INSTRUCTION ->
Each line from the one containing "paration de montre Manteyer" through the last line of the entries below is to be transcribed exactly. Nothing else belongs in the reply.

[Extracted page text data]
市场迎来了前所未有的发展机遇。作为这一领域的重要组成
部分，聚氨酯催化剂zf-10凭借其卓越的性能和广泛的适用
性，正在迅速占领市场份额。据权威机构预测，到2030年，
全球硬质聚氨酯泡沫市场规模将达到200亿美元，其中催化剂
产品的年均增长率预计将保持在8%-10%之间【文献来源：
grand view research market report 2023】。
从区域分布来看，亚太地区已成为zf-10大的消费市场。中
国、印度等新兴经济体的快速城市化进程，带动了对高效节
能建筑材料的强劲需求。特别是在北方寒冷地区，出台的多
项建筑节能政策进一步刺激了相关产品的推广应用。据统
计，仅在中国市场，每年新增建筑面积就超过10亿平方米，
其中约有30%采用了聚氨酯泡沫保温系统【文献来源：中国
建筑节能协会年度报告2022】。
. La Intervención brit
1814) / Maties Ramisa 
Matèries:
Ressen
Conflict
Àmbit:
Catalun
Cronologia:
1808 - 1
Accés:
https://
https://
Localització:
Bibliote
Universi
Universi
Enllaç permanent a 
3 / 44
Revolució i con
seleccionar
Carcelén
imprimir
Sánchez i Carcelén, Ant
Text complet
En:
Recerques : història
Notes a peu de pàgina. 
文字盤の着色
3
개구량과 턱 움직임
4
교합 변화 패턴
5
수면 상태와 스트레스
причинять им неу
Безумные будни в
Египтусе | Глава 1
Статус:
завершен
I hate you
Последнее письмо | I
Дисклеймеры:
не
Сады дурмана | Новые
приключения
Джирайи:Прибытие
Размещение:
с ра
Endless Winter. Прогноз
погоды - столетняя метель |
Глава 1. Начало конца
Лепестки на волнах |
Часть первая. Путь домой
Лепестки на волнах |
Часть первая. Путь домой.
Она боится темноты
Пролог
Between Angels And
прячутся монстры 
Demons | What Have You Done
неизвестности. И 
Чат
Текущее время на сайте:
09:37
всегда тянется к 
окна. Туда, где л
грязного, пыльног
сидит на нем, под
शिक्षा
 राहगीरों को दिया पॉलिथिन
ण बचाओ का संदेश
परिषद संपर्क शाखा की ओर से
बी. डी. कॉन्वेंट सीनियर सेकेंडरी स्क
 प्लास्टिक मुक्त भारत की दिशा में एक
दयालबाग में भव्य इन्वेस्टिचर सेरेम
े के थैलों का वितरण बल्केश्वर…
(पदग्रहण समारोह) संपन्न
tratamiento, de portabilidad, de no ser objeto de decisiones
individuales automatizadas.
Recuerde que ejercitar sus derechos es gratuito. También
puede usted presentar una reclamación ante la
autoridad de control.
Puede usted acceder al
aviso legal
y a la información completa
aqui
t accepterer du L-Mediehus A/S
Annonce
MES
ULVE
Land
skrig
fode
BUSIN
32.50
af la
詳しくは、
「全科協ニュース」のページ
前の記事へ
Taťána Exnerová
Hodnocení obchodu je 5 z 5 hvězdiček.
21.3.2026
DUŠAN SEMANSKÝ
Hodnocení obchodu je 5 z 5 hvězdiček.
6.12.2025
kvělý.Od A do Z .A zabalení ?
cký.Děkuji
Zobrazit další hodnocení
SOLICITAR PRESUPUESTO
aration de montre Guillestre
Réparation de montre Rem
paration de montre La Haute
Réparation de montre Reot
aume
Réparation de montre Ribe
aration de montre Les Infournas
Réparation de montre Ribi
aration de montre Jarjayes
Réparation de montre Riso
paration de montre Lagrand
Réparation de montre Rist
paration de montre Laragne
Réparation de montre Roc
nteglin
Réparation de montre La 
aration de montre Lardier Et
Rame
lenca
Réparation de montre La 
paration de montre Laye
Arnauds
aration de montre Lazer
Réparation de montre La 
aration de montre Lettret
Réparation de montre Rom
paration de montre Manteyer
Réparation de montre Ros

SOLUTION ->
paration de montre Manteyer
Réparation de montre Ros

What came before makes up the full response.